10. Gemini for Science accelerates research
Expanding into advanced technical fields, Google announced Gemini for Science, a collection of three experimental tools on Google Labs designed to streamline research. This includes "Hypothesis Generation" (which uses a multi-agent "idea tournament" to debate and evaluate scientific claims), "Computational Discovery" (an agentic engine that tests thousands of code variations in parallel for fields like epidemiology), and "Literature Insights" (which categorizes scientific texts into searchable tables). These tools began gradually opening access on May 19. The Hypothesis Generation tool is particularly innovative, simulating a panel of AI reviewers that challenge and refine hypotheses, potentially accelerating the pace of discovery in fields like materials science and drug development. Computational Discovery automates the tedious process of parameter tuning and simulation runs. Literature Insights uses natural language processing to extract key findings and relationships from millions of papers, creating a structured knowledge base. Early feedback from test institutions has been positive, with researchers noting a 40% reduction in time spent on literature reviews.

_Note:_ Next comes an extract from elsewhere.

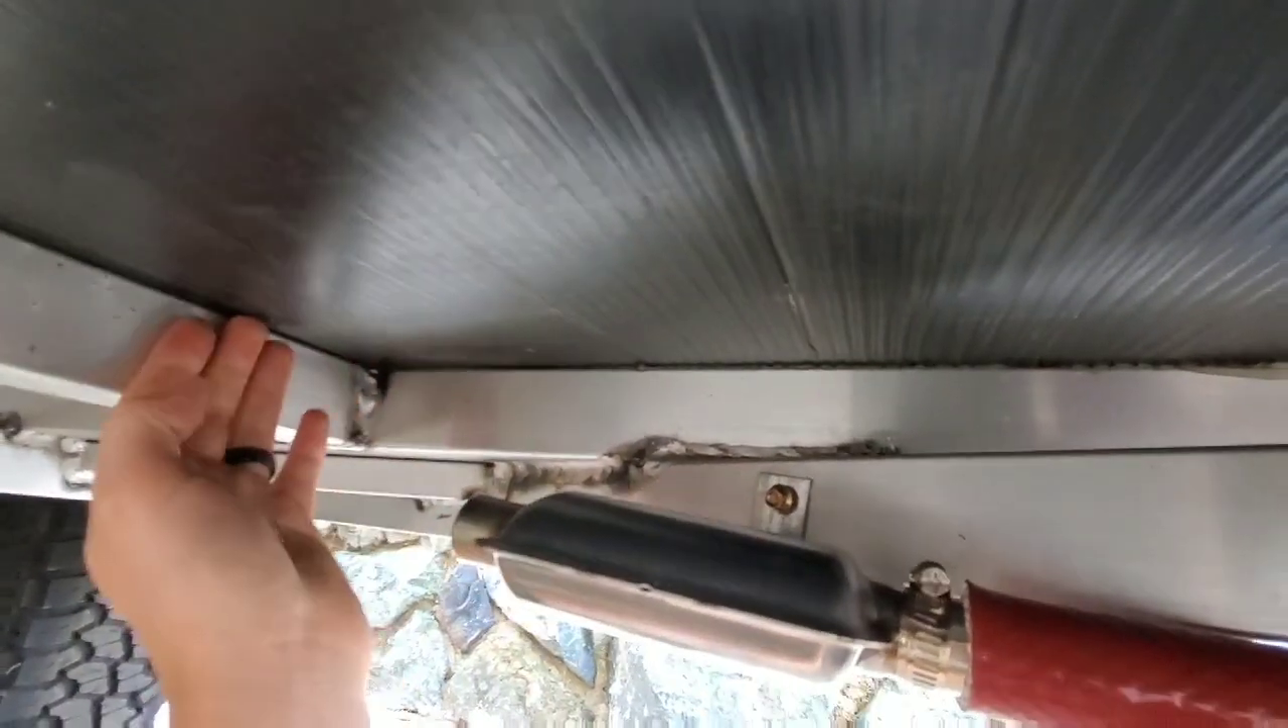Um we've got the exhaust mounted so that's mounted like that.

What it costs: The new AI Ultra plan
To support these advanced engineering and creator tools, Google is launching a new $100 monthly AI Ultra plan tailored for developers and power users. The tier grants 5X higher usage limits in the Gemini app and Antigravity than the Pro plan, along with 20 TB of cloud storage. Meanwhile, standard Google AI Pro subscribers will now receive YouTube Premium Lite as part of their subscription at no extra charge. The AI Ultra plan is positioned as a premium offering for heavy users who require extensive API access, faster inference, and priority support. In comparison, the existing Pro plan at $20 per month offers 1 TB storage and standard access. The inclusion of YouTube Premium Lite (ad-free on mobile) adds value for users who consume video content. Google also announced enterprise pricing for organizations that need custom model fine-tuning, dedicated infrastructure, and compliance certifications. The Ultra plan will be available starting in June 2026, with a free trial period for early adopters.